Nous n’étions pourtant pas bien convaincus de la vérité de cette parole à la fin du dîner. Si la moitié des plats étaient bien conçus et bien réussis, l’autre moitié était mauvaise en proportion. Depuis longtemps Véry a cessé d’être le prince des restaurateurs. Les Anglais de bas étage qui y sont venus en foule ont fini par ruiner entièrement la place.
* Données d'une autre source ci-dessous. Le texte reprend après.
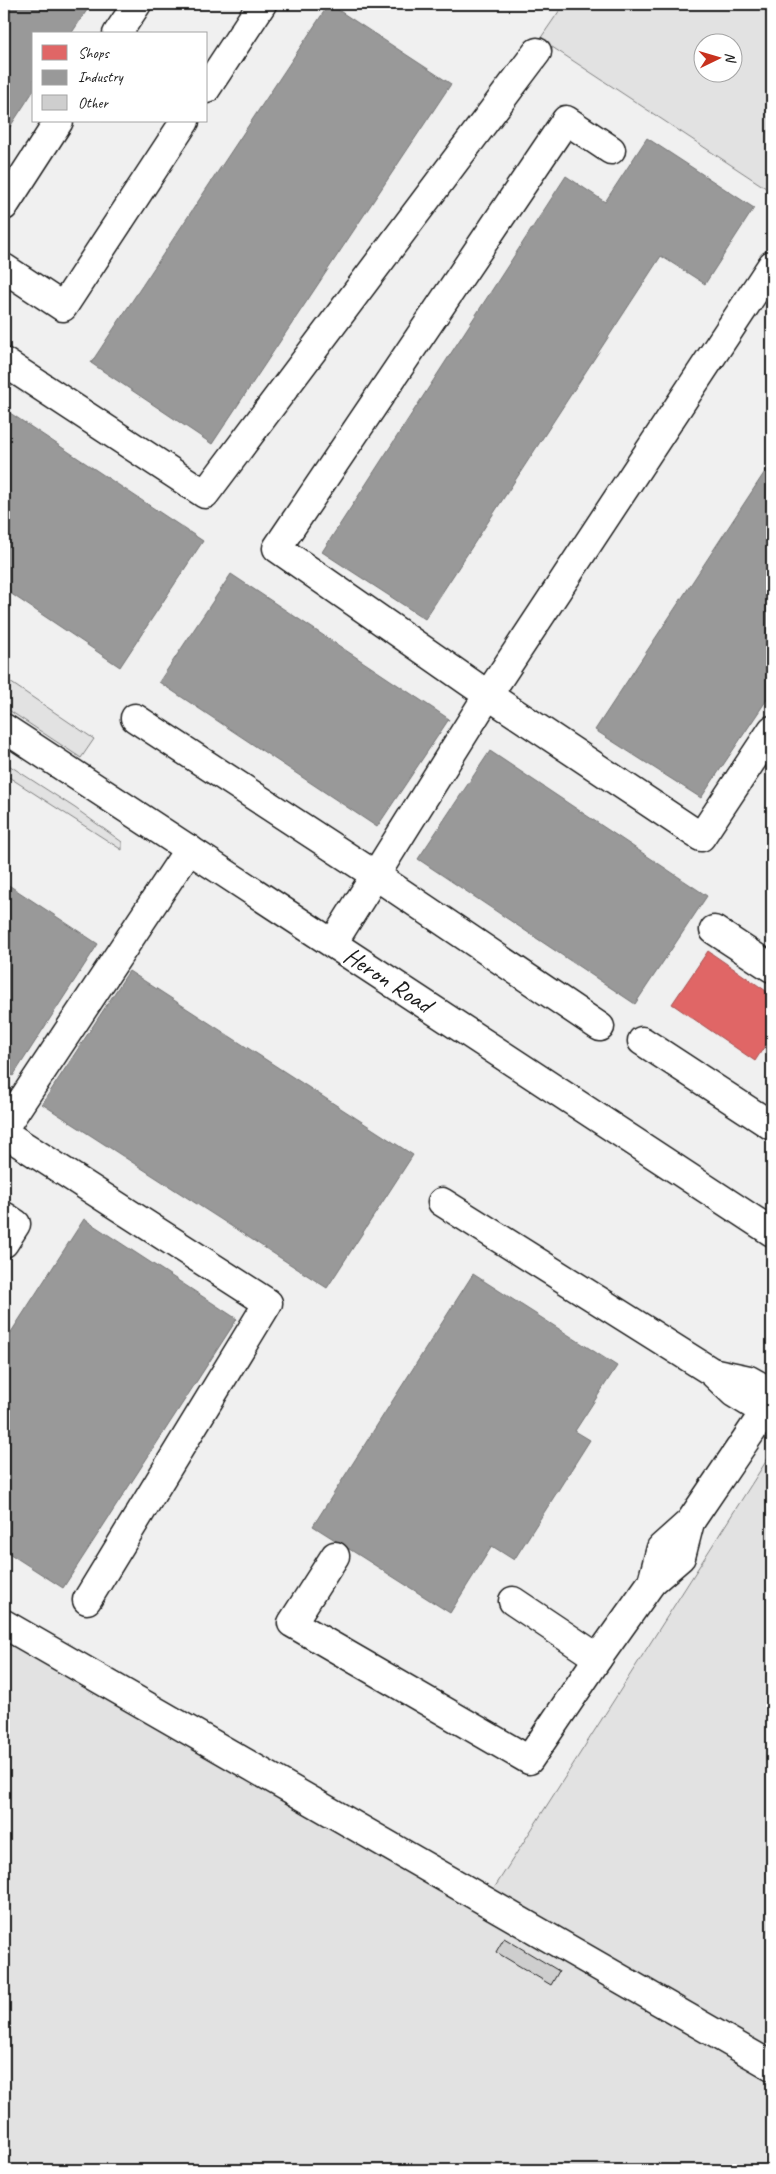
<svg xmlns="http://www.w3.org/2000/svg" width="776" height="2174" viewBox="0 0 776 2174" font-family="Caveat,sans-serif">
  <style>
    .built { fill: #f0f0f0; fill-rule: evenodd }
    .green { fill: #e2e2e2; stroke: #7f7f7f; fill-rule: evenodd }
    .shops { fill: #e06666; stroke: #a55050 }
    .industry { fill: #999; stroke: #747474 }
    .building { fill: #cecece; stroke: #1c1c1c }
    .lines { fill: none; stroke-linecap: round; stroke-linejoin: round }
    .minor-casing { stroke: #1c1c1c; stroke-width: 31 }
    .minor { stroke: #fff; stroke-width: 28 }
    .labels { text-anchor: middle; dominant-baseline: central; stroke-width: 5; stroke-linejoin: round; paint-order: stroke }
    .street-label { font-size: 25px; fill: #1c1c1c; stroke: #fff }
  </style>
  <rect width="100%" height="100%" fill="#fff"/>
  <filter id="ink" filterUnits="userSpaceOnUse"><feTurbulence type="fractalNoise" baseFrequency=".02" numOctaves="2"/><feDisplacementMap in="SourceGraphic" scale="10" xChannelSelector="R" yChannelSelector="G"/><feConvolveMatrix kernelMatrix="1 2 1 2 8 2 1 2 1" color-interpolation-filters="sRGB"/></filter>
  <g filter="url(#ink)">
    <!-- built -->
    <path class="built" d="M4 4H564L541 40 772 192V1452L494 1889 772 2048V2170H4ZM34 34H206V121H34Z"/>
    <!-- green -->
    <g class="green">
      <path d="M564 4H772V192L540 39ZM704 42H734V72H704Z"/>
      <polygon points="4,678 94,739 81,758 4,707"/>
      <polygon points="4,762 75,808 122,842 122,850 4,774"/>
      <polygon points="772,1452 772,2050 493,1890"/>
      <polygon points="4,1636 392,1864 564,1957 772,2076 772,2170 4,2170"/>
    </g>
    <!-- shops -->
    <polygon class="shops" points="708,951 772,995 772,1035 755,1061 672,1004"/>
    <!-- industry -->
    <g class="industry">
      <polygon points="4,4 91,4 71,34 34,34 34,90 4,136"/>
      <polygon points="329,4 451,84 212,444 91,363"/>
      <polygon points="647,138 754,208 705,284 661,256 425,619 322,552 566,176 605,202"/>
      <polygon points="4,409 203,541 120,667 4,589"/>
      <polygon points="772,461 772,692 701,798 595,730"/>
      <polygon points="231,574 449,719 377,827 159,682"/>
      <polygon points="490,751 707,896 635,1004 418,859"/>
      <polygon points="4,882 98,944 13,1076 4,1070"/>
      <polygon points="129,971 413,1155 327,1288 42,1104"/>
      <polygon points="84,1219 237,1319 63,1588 4,1550 4,1343"/>
      <polygon points="473,1274 617,1366 575,1431 590,1440 514,1560 492,1546 450,1613 313,1526"/>
    </g>
    <!-- building -->
    <polygon class="building" points="504,1938 559,1971 551,1985 496,1952"/>
    <g class="lines">
      <!-- minor casing -->
      <g class="minor-casing">
        <g id="minor">
          <polyline points="117,34 137,4"/>
          <polyline points="206,89 262,4"/>
          <polyline points="611,150 566,120 277,548 488,695 701,837 772,730"/>
          <polyline points="4,206 59,121"/>
          <polyline points="4,268 63,307 185,121"/>
          <polyline points="4,362 205,494 537,52"/>
          <polyline points="135,718 375,875 600,1027"/>
          <polyline points="4,728 772,1232"/>
          <polyline points="714,930 772,968"/>
          <polyline points="333,943 488,695 772,265"/>
          <polyline points="642,1041 772,1126"/>
          <polyline points="4,1128 189,849"/>
          <polyline points="4,1133 268,1303 87,1600"/>
          <polyline points="442,1202 712,1372 734,1393 765,1412"/>
          <polyline points="4,1216 16,1224 4,1243"/>
          <polyline points="716,1373 749,1380 772,1393"/>
          <polyline points="335,1556 292,1623 529,1760 598,1658"/>
          <polyline points="652,1582 661,1548 690,1522 772,1401"/>
          <polyline points="513,1601 598,1658 652,1582 681,1557 690,1522"/>
          <polyline points="4,1624 772,2066"/>
        </g>
      </g>
      <!-- minor -->
      <use href="#minor" class="minor"/>
    </g>
  </g>
  <g class="labels">
    <!-- street labels -->
    <g class="street-label">
      <text transform="translate(388 980) rotate(33)">Heron Road</text>
    </g>
  </g>
  <!-- margin -->
  <rect width="776" height="2174" fill="none" stroke="#fff" stroke-width="20"/>
  <rect x="10" y="10" width="756" height="2154" fill="none" stroke="#1c1c1c" stroke-width="2" filter="url(#ink)"/>
  <!-- legend -->
  <rect x="32" y="32" width="175" height="90" fill="#ffffff" stroke="#a4a4a4"/>
  <rect x="42" y="45" width="25" height="15" fill="#e06666" stroke="#a4a4a4"/>
  <text x="78" y="58" font-size="15" fill="#1c1c1c">Shops</text>
  <rect x="42" y="70" width="25" height="15" fill="#999999" stroke="#a4a4a4"/>
  <text x="78" y="82" font-size="15" fill="#1c1c1c">Industry</text>
  <rect x="42" y="95" width="25" height="15" fill="#cecece" stroke="#a4a4a4"/>
  <text x="78" y="108" font-size="15" fill="#1c1c1c">Other</text>
  <!-- north arrow -->
  <g transform="translate(718 58) rotate(85)"><circle r="24" fill="#ffffff" stroke="#a4a4a4"/>
  <path d="M0-4L9 19L0 12L-9 19Z" fill="#c8321e"/>
  <text y="-8" font-size="14" font-weight="bold" text-anchor="middle" fill="#1c1c1c">N</text>
  </g>
</svg>
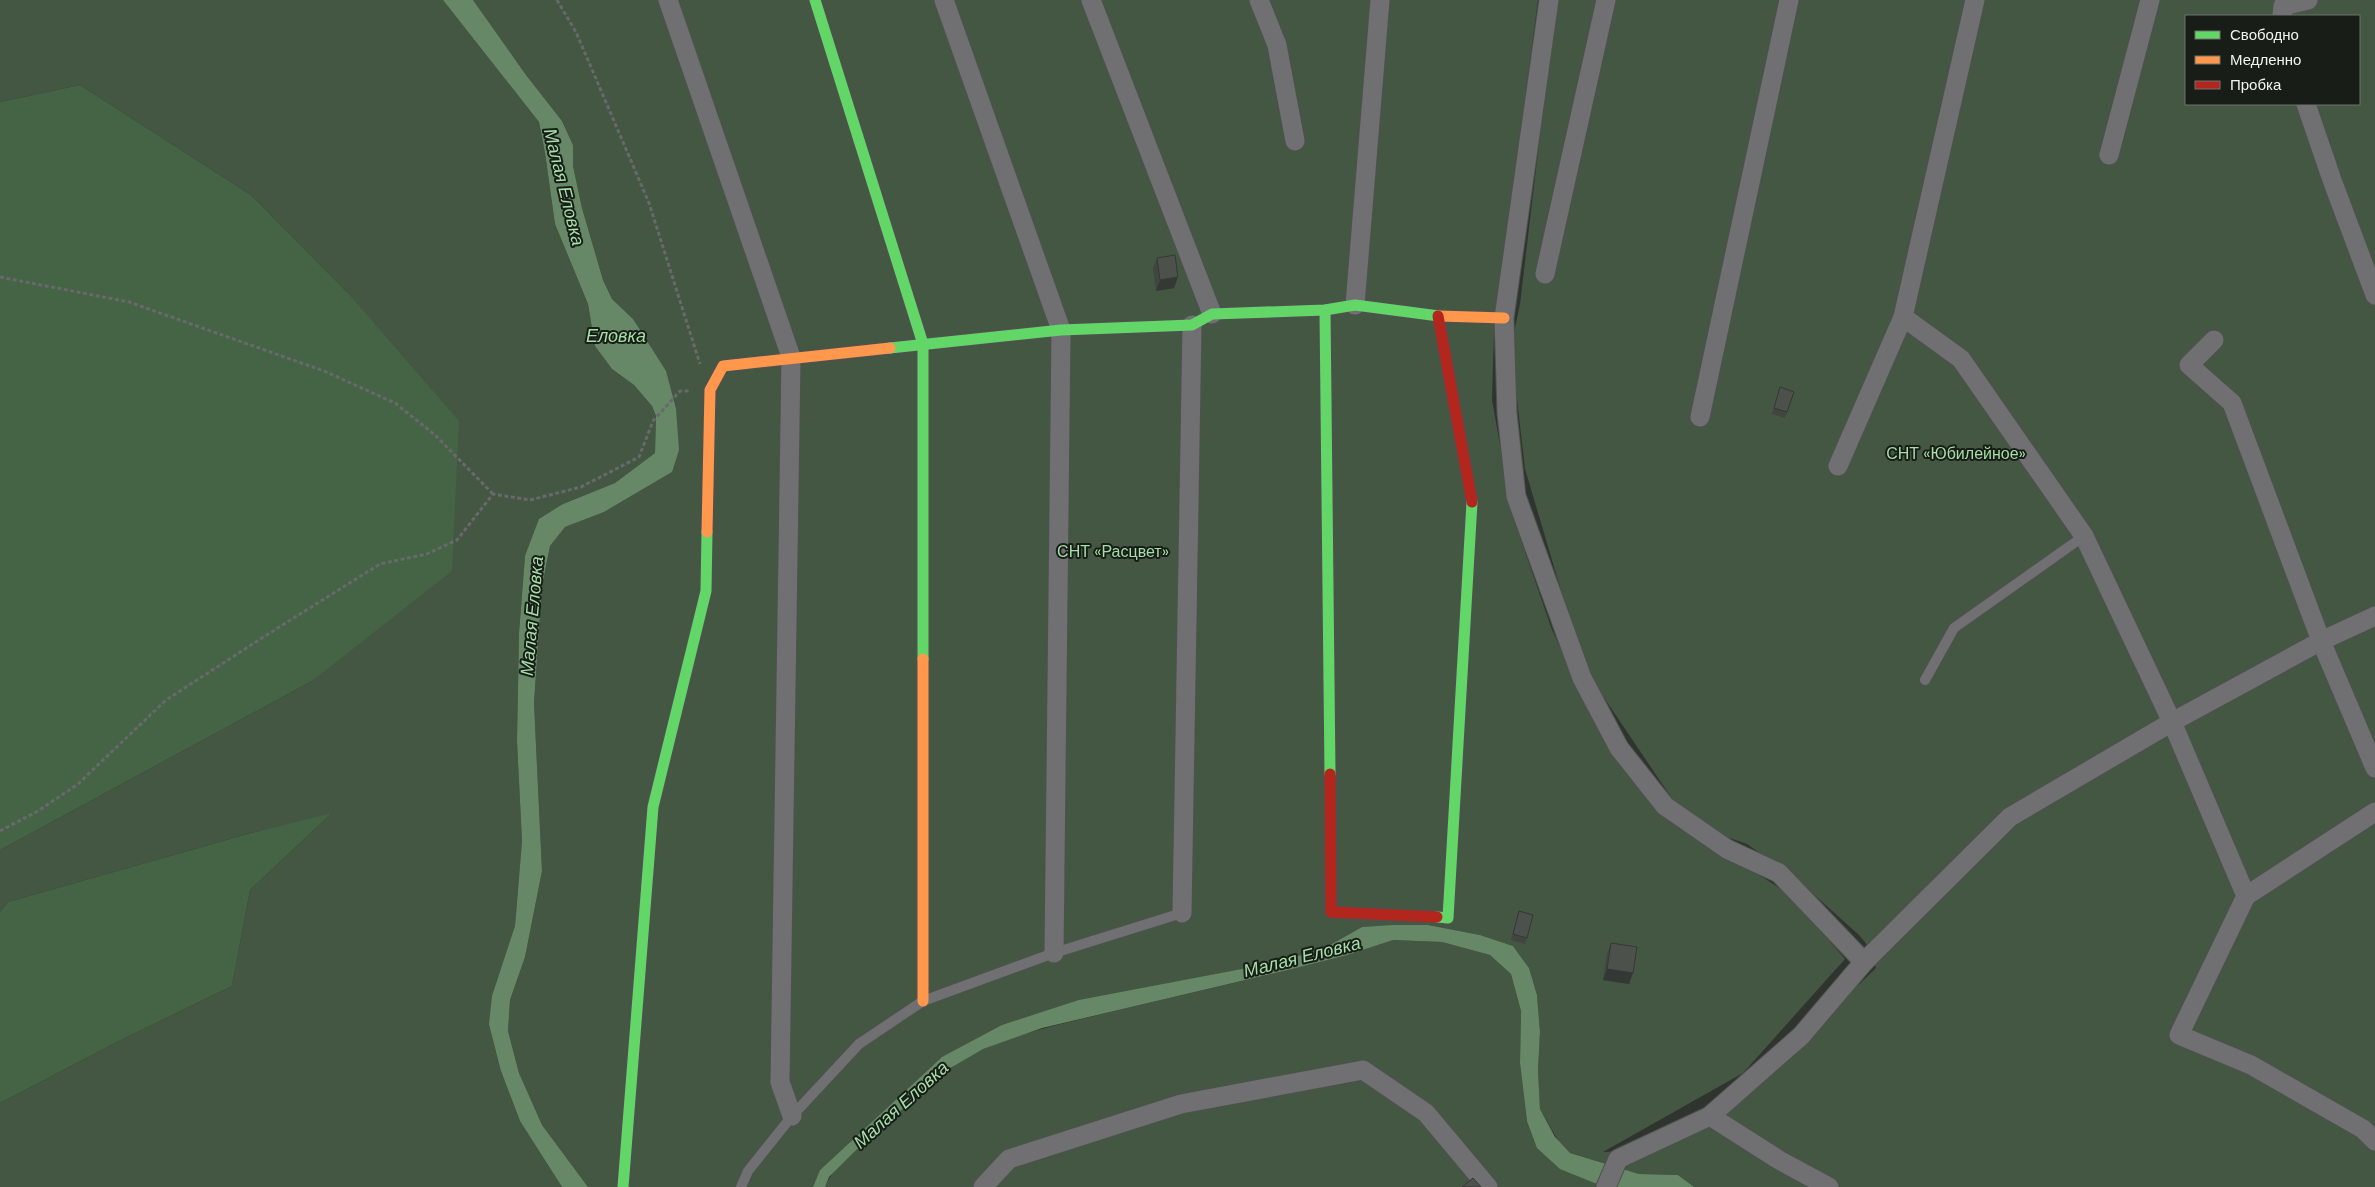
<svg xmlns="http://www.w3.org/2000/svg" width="2375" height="1187" font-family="'DM Sans',sans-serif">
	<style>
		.green { fill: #435743; fill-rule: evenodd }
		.forest { fill: #456345 }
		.water { fill: #678867 }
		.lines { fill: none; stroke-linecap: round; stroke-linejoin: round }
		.lane-casing { stroke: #4e524e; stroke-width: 12 }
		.street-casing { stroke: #4e524e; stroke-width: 21 }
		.fast-casing { stroke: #4e524e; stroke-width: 14 }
		.slow-casing { stroke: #4e524e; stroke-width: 14 }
		.jam-casing { stroke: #4e524e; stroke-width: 14 }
		.path { stroke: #67696a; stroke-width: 3; stroke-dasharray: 4 2.5; stroke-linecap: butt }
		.lane { stroke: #706f72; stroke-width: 10 }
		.street { stroke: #706f72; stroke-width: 19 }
		.fast { stroke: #63d668; stroke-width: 11 }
		.slow { stroke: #ff974d; stroke-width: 11 }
		.jam { stroke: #b3261e; stroke-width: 11 }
		.wall { fill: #414641 }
		.shaded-wall { fill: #353935 }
		.building { fill: #4c514c; stroke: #353935 }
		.labels { text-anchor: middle; stroke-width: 4; stroke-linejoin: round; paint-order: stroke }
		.park-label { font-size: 16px; fill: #a5dea6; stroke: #181d18 }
		.water-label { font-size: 18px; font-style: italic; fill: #a6dfa7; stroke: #181d18 }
	</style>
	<rect width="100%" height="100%" fill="#2f342f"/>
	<g class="green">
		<polygon points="0,0 443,0 539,122 545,153 555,224 588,304 595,346 612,369 634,385 652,406 656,416 655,453 615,483 563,504 525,557 519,633 517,741 522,841 515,926 506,959 501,1071 520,1121 562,1187 0,1187 0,1103 121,1040 232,986 250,890 331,814 251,833 8,902 0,912 0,850 312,681 347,292 251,195 80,85 0,102"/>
		<path d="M473,0H1538L1494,332L1492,400L1513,517L1552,630L1613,752L1678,828L1735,859L1790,895L1845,959L1743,1073L1603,1152L1654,1150L1771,1069L1876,968L1867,945L1860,936L1799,881L1747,844L1710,831L1675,803L1584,668L1525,469L1511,347L1520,304L1556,0H2375V1187H1694L1678,1175L1639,1174L1570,1153L1561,1146L1540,1109L1538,1070L1540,1032L1537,995L1529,968L1513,946L1480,935L1428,925L1362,927L1323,949L1268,964L1142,989L942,1057L820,1170L813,1187H588L542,1125L519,1073L508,1031L510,1000L525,957L542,871L534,703L542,586L550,546L565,527L604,512L672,472L641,334L633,319L612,299L603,280L582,208L573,166V145L562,121L526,75ZM2186,16H2359V104H2186Z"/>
		<path d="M1392,940L1442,942L1490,955L1511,974L1521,1011L1520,1063L1527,1121L1612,1187H825C835,1163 863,1145 882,1128C914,1100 944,1067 983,1049C1024,1031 1067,1023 1110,1012C1204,989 1300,970 1392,940Z"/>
	</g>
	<g class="forest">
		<polygon points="80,85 251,195 347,292 459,421 452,571 312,681 0,850 0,102"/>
		<polygon points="332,813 250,890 232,986 121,1040 0,1103 0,912 8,902 251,833"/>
	</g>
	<g class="water">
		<polygon points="443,0 473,0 526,75 562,121 573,145 573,166 582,208 603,280 612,299 633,319 666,371 676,409 679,450 672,472 604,512 565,527 550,546 542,586 534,703 542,871 525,957 510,1000 508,1031 519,1073 542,1125 588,1187 562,1187 520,1121 501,1071 489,1024 492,996 515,926 522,841 517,741 519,633 525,556 539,519 563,504 615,483 655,453 656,416 652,406 634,385 612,369 595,346 588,304 555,224 545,153 539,122"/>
		<polygon points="1393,925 1428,925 1480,935 1513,946 1529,968 1537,995 1540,1032 1538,1070 1540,1109 1555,1137 1570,1153 1639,1174 1678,1175 1694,1187 1612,1187 1597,1184 1560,1169 1537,1148 1527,1121 1520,1063 1521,1011 1511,974 1490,955 1442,942 1393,940 1347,955 1288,970 1042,1028 983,1049 947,1070 854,1152 829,1177 825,1187 813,1187 820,1170 942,1057 1002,1025 1079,1000 1268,964 1323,949 1362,927"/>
	</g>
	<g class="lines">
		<defs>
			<g id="lane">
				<polyline points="1925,680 1954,628 2084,536"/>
				<polyline points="741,1187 748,1171 792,1116 859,1044 923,1001 1054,953 1182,913"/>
			</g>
			<g id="street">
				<polyline points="668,0 791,357 780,1082 792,1116"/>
				<polyline points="944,0 1061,330 1054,953"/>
				<polyline points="1091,0 1212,314"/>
				<polyline points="1259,0 1277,45 1295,141"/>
				<polyline points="1549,0 1504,318 1507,413 1516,496 1582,678 1619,748 1665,806 1727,849 1779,873 1864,962"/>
				<polyline points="2282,16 2283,6 2308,0"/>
				<polyline points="2306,104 2332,180 2375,295"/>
				<polyline points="2109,155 2150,0"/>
				<polyline points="1545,274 1606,0"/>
				<polyline points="1355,305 1380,0"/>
				<polyline points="1903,317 1961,359 2084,536 2172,722 2246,896"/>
				<polyline points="2214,340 2189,365 2232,403 2321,641 2375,768"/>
				<polyline points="1700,417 1789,0"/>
				<polyline points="1838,466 1903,317 1975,0"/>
				<polyline points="2375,812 2246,896 2179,1035 2251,1065 2363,1129 2375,1141"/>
				<polyline points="1182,913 1192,325"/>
				<polyline points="1710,1116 1779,1160 1829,1187"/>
				<polyline points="983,1187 1009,1159 1181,1104 1363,1070 1426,1113 1488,1187"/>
				<polyline points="1606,1187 1618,1159 1710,1116 1801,1036 1864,962 2010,817 2172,722 2321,641 2375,616"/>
			</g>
			<g id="fast">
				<polyline points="815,0 923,344 923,659"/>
				<polyline points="1325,310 1330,774"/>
				<polyline points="890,348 1061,330 1192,325 1212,314 1325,310 1355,305 1439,316"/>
				<polyline points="1437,917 1448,918 1472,502"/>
				<polyline points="623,1187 653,807 706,591 707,532"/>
			</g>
			<g id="slow">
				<polyline points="1439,316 1504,318"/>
				<polyline points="707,532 710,390 723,366 890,348"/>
				<polyline points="923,659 923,1001"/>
			</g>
			<g id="jam">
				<polyline points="1438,316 1472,502"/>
				<polyline points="1330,774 1331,912 1437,917"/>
			</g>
		</defs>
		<use href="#lane" class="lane-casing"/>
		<use href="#street" class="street-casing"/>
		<use href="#fast" class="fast-casing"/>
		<use href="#slow" class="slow-casing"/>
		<use href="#jam" class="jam-casing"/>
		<g class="path">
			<polyline points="557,0 576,32 649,203 700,364"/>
			<polyline points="0,277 129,302 324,371 395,403 435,435 493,494"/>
			<polyline points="0,831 38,811 78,784 166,700 265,636 380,564 427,554 457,540 493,494 530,500 581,487 639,457 653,421 680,391 689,391"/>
		</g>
		<use href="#lane" class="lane"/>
		<use href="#street" class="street"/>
		<use href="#fast" class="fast"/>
		<use href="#slow" class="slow"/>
		<use href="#jam" class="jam"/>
	</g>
	<g class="wall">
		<polygon points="1157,258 1174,288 1156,291 1153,269"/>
		<polygon points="1780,387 1794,392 1785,418 1772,414"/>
		<polygon points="1519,911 1527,938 1525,944 1511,940"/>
		<polygon points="1611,943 1629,984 1603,980 1607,954"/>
	</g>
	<g class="shaded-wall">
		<polygon points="1178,277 1174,288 1156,291 1160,280"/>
		<polygon points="1607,969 1633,973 1629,984 1603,980"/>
	</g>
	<g class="building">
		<polygon points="1175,255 1178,277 1160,280 1157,258"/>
		<polygon points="1780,387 1794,392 1787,412 1774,408"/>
		<polygon points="1519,911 1533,915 1527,938 1513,934"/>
		<polygon points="1611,943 1637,947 1633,973 1607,969"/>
		<polygon points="1473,1178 1481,1187 1462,1187"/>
	</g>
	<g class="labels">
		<g class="park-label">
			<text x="1956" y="459">СНТ «Юбилейное»</text>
			<text x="1113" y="557">СНТ «Расцвет»</text>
		</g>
		<g class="water-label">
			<text transform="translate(564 187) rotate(76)" y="6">Малая Еловка</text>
			<text x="616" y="342">Еловка</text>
			<text transform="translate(532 616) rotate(-85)" y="6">Малая Еловка</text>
			<text transform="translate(1302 957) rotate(-14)" y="6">Малая Еловка</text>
			<text transform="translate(901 1105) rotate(-42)" y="6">Малая Еловка</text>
		</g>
	</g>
	<rect x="2185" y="15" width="175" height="90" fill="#181d18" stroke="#6e736e"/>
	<rect x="2195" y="31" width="25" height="8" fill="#63d668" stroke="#6e736e"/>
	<text x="2230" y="40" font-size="15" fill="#eef5ee">Свободно</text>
	<rect x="2195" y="56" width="25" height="8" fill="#ff974d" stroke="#6e736e"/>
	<text x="2230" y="65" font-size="15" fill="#eef5ee">Медленно</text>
	<rect x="2195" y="81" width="25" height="8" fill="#b3261e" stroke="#6e736e"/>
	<text x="2230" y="90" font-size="15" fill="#eef5ee">Пробка</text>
</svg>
Comment le garçon ou le cuisinier peut-il raisonnablement respecter des gens qui ne prennent pas de potage et qui commencent par le rôti ; qui ne savent pas distinguer le bon du mauvais ; qui mangent des rognons à dîner au lieu de les manger à déjeuner et qui tombent en extase devant une sauce Robert et des pieds de cochon ; qui ne peuvent pas dire du premier coup si le Beaune est de première qualité, ou la fricassée faite avec un poulet de la veille ; qui ont mal à l’estomac quand ils ont mangé un champignon, et qui meurent d’une indigestion pour avoir avalé une truffe ? Ô Anglais ! Anglais ! Que ne restez vous chez vous et que ne mourez-vous dans votre propre maison, ou d’une apoplexie ou d’une indigestion de pudding !

Quand nous eûmes pris le café, il était plus de neuf heures, et lord Vincent avait affaire à l’ambassade à dix ; nous partîmes donc aussitôt.

« Que pensez-vous de Véry ? lui dis-je en sortant.

— Ce que je pense, répliqua-t-il, quand je me rappelle l’affreuse chaleur de cette salle où j’ai failli m’endormir, le temps énorme qu’on a mis à faire rôtir la bécasse, le chiffre éhonté de l’addition, je dis de Véry ce qu’Hamlet dit du monde : Weary, stale, and unprofitable ! (Véry vieillit et n’est plus bon à rien) »

  1. L’auteur anglais joue à la fois sur le mot anglais gale qui veut dire vent froid et sur le mot latin galeam (casque).